◆ **Directions for this task**:
In the copy, include no pictures. Reproduce the rest of the entries exactly.

◆ **Data for this exercise**:

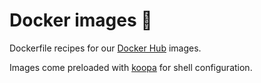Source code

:# Docker images 🐳

Dockerfile recipes for our [Docker Hub](https://hub.docker.com/u/acidgenomics) images.

Images come preloaded with [koopa](https://koopa.acidgenomics.com/) for shell configuration.
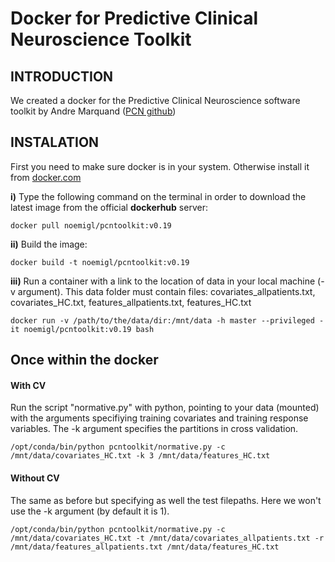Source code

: # Docker for Predictive Clinical Neuroscience Toolkit

## INTRODUCTION
We created a docker for the Predictive Clinical Neuroscience software toolkit by Andre Marquand ([PCN github](https://github.com/amarquand/PCNtoolkit))

## INSTALATION

First you need to make sure docker is in your system. Otherwise install it from [docker.com](https://docs.docker.com/get-docker/)
 

**i)** Type the following command on the terminal in order to download the latest image from the official **dockerhub** server:

```
docker pull noemigl/pcntoolkit:v0.19
```

**ii)** Build the image:

```
docker build -t noemigl/pcntoolkit:v0.19
```

**iii)** Run a container with a link to the location of data in your local machine (-v argument). This data folder must contain files: covariates_allpatients.txt, covariates_HC.txt, features_allpatients.txt, features_HC.txt

```
docker run -v /path/to/the/data/dir:/mnt/data -h master --privileged -it noemigl/pcntoolkit:v0.19 bash
```

## Once within the docker

#### With CV
Run the script "normative.py" with python, pointing to your data (mounted) with the arguments specifiying training covariates and training response variables. The -k argument specifies the partitions in cross validation.
```
/opt/conda/bin/python pcntoolkit/normative.py -c /mnt/data/covariates_HC.txt -k 3 /mnt/data/features_HC.txt
```

#### Without CV
The same as before but specifying as well the test filepaths. Here we won't use the -k argument (by default it is 1).
```
/opt/conda/bin/python pcntoolkit/normative.py -c /mnt/data/covariates_HC.txt -t /mnt/data/covariates_allpatients.txt -r /mnt/data/features_allpatients.txt /mnt/data/features_HC.txt
```
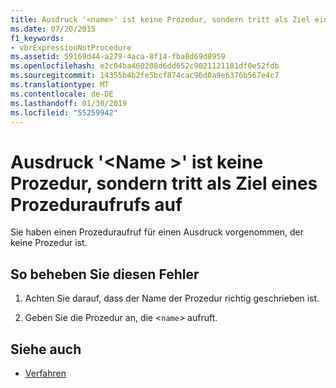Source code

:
 ```yaml
---
title: Ausdruck '<name>' ist keine Prozedur, sondern tritt als Ziel eines Prozeduraufrufs auf
ms.date: 07/20/2015
f1_keywords:
- vbrExpressionNotProcedure
ms.assetid: 59169d44-a279-4aca-8f14-fba8d69d8959
ms.openlocfilehash: e2c04ba460208d6dd652c9021121181df0e52fdb
ms.sourcegitcommit: 14355b4b2fe5bcf874cac96d0a9e6376b567e4c7
ms.translationtype: MT
ms.contentlocale: de-DE
ms.lasthandoff: 01/30/2019
ms.locfileid: "55259942"
---
```

# <a name="expression-name-is-not-a-procedure-but-occurs-as-the-target-of-a-procedure-call"></a>Ausdruck '\<Name >' ist keine Prozedur, sondern tritt als Ziel eines Prozeduraufrufs auf
Sie haben einen Prozeduraufruf für einen Ausdruck vorgenommen, der keine Prozedur ist.  
  
## <a name="to-correct-this-error"></a>So beheben Sie diesen Fehler  
  
1.  Achten Sie darauf, dass der Name der Prozedur richtig geschrieben ist.  
  
2.  Geben Sie die Prozedur an, die <`name`> aufruft.  
  
## <a name="see-also"></a>Siehe auch
- [Verfahren](../../visual-basic/programming-guide/language-features/procedures/index.md)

◆ **Exercise solution**:
Source code

:# Docker images 🐳

Dockerfile recipes for our [Docker Hub](https://hub.docker.com/u/acidgenomics) images.

Images come preloaded with [koopa](https://koopa.acidgenomics.com/) for shell configuration.
Source code

: # Docker for Predictive Clinical Neuroscience Toolkit

## INTRODUCTION
We created a docker for the Predictive Clinical Neuroscience software toolkit by Andre Marquand ([PCN github](https://github.com/amarquand/PCNtoolkit))

## INSTALATION

First you need to make sure docker is in your system. Otherwise install it from [docker.com](https://docs.docker.com/get-docker/)
 

**i)** Type the following command on the terminal in order to download the latest image from the official **dockerhub** server:

```
docker pull noemigl/pcntoolkit:v0.19
```

**ii)** Build the image:

```
docker build -t noemigl/pcntoolkit:v0.19
```

**iii)** Run a container with a link to the location of data in your local machine (-v argument). This data folder must contain files: covariates_allpatients.txt, covariates_HC.txt, features_allpatients.txt, features_HC.txt

```
docker run -v /path/to/the/data/dir:/mnt/data -h master --privileged -it noemigl/pcntoolkit:v0.19 bash
```

## Once within the docker

#### With CV
Run the script "normative.py" with python, pointing to your data (mounted) with the arguments specifiying training covariates and training response variables. The -k argument specifies the partitions in cross validation.
```
/opt/conda/bin/python pcntoolkit/normative.py -c /mnt/data/covariates_HC.txt -k 3 /mnt/data/features_HC.txt
```

#### Without CV
The same as before but specifying as well the test filepaths. Here we won't use the -k argument (by default it is 1).
```
/opt/conda/bin/python pcntoolkit/normative.py -c /mnt/data/covariates_HC.txt -t /mnt/data/covariates_allpatients.txt -r /mnt/data/features_allpatients.txt /mnt/data/features_HC.txt
```
Source code

:
 ```yaml
---
title: Ausdruck '<name>' ist keine Prozedur, sondern tritt als Ziel eines Prozeduraufrufs auf
ms.date: 07/20/2015
f1_keywords:
- vbrExpressionNotProcedure
ms.assetid: 59169d44-a279-4aca-8f14-fba8d69d8959
ms.openlocfilehash: e2c04ba460208d6dd652c9021121181df0e52fdb
ms.sourcegitcommit: 14355b4b2fe5bcf874cac96d0a9e6376b567e4c7
ms.translationtype: MT
ms.contentlocale: de-DE
ms.lasthandoff: 01/30/2019
ms.locfileid: "55259942"
---
```

# <a name="expression-name-is-not-a-procedure-but-occurs-as-the-target-of-a-procedure-call"></a>Ausdruck '\<Name >' ist keine Prozedur, sondern tritt als Ziel eines Prozeduraufrufs auf
Sie haben einen Prozeduraufruf für einen Ausdruck vorgenommen, der keine Prozedur ist.  
  
## <a name="to-correct-this-error"></a>So beheben Sie diesen Fehler  
  
1.  Achten Sie darauf, dass der Name der Prozedur richtig geschrieben ist.  
  
2.  Geben Sie die Prozedur an, die <`name`> aufruft.  
  
## <a name="see-also"></a>Siehe auch
- [Verfahren](../../visual-basic/programming-guide/language-features/procedures/index.md)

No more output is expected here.